C’est un poème, le Mahawanso (Généalogie des Grands), qui forme le point de départ de ces chroniques, où le merveilleux et le surnaturel tiennent nécessairement une grande place. Par une coïncidence qu’il est plus aisé de signaler que d’expliquer, ce poème renferme des épisodes semblables à ceux que l’on retrouve dans Homère. Turnour a relevé ces curieuses analogies, qui attestent que les auteurs des premières légendes cingalaises s’étaient inspirés des chants grecs, colportés par les bardes voyageurs qui, traversant l’Asie-Mineure ou l’Égypte, transportaient en Orient les fables de l’antique poésie. Peut-être au contraire ces fables étaient-elles d’abord venues d’Orient en Grèce, et, revêtues d’une forme éternelle parle génie d’Homère, retournaient-elles à leur premier berceau. Quoi qu’il en soit, le Mahawanso a été écrit après l'Odyssée, et le vieil Homère conserve sa vénérable priorité.

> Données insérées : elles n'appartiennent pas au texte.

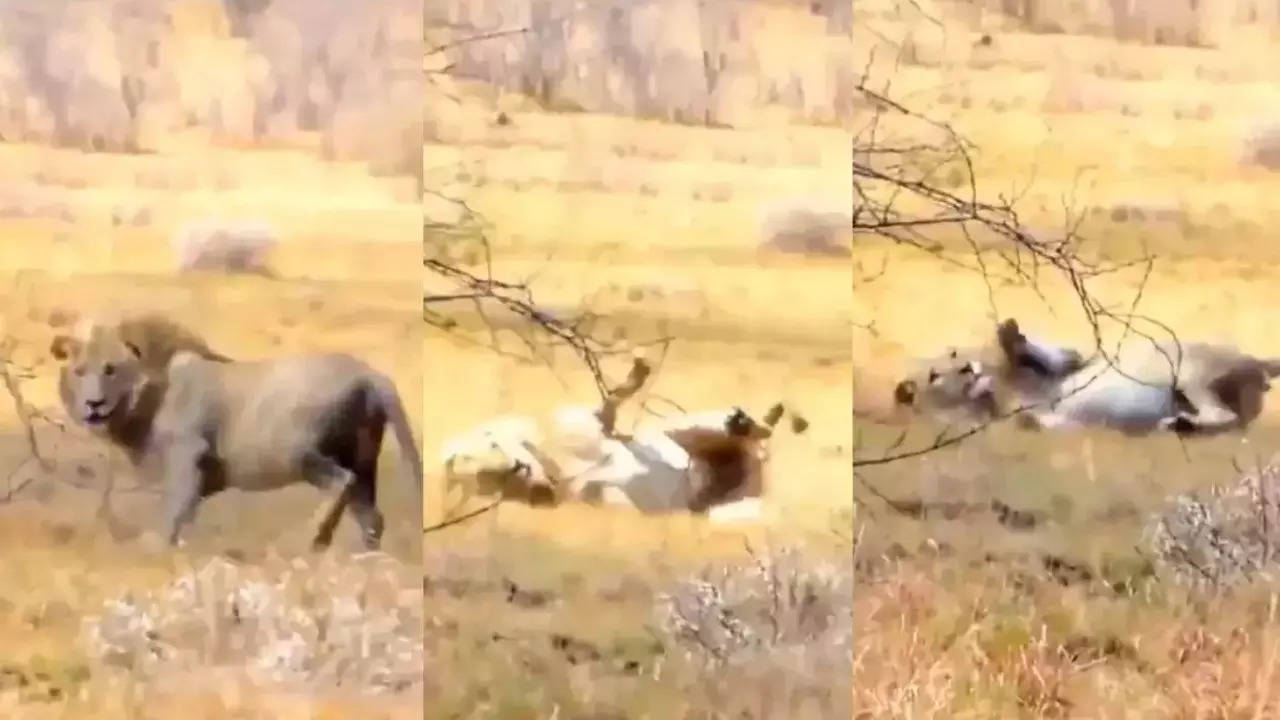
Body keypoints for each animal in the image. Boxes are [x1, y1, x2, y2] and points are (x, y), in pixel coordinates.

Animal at [49, 310, 422, 548]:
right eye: (80, 371)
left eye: (111, 369)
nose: (93, 404)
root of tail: (371, 375)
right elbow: (183, 514)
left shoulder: (188, 456)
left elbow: (171, 514)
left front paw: (155, 547)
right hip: (364, 461)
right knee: (372, 517)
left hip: (299, 453)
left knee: (341, 483)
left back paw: (309, 540)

On a peu de notions sur la population primitive de Ceylan. Ces sauvages, au dire des historiens bouddhistes, vivaient dans la plus complète barbarie : ils adoraient les serpens, pratiquaient toute sorte de superstitions, ne se livraient à aucun travail, et étaient presque toujours en guerre les uns avec les autres. Bouddha apparut parmi eux six cents ans avant notre ère : la légende dit qu’il fit trois voyages à Ceylan pour y prêcher sa religion, déjà très répandue dans l’Inde et destinée à s’étendre sur la plus grande partie de l’Asie ; mais ses prédications ne lui valurent que très peu de prosélytes, et elles étaient tout à fait oubliées, lorsque le premier conquérant indien, Wijago, opéra sa descente dans l’île à la tête d’une bande d’aventuriers. Cet événement se passait en 543 avant Jésus-Christ, date à laquelle commencent les récits du Mahawanso. Wijago était fils de l’un des petits rois qui se partageaient la vallée du Gange. Chassé de son pays pour ses méfaits, il mit à la voile vers le sud, débarqua à Ceylan, épousa la fille d’un chef indigène et fonda une dynastie qui occupa le trône pendant plus de huit siècles.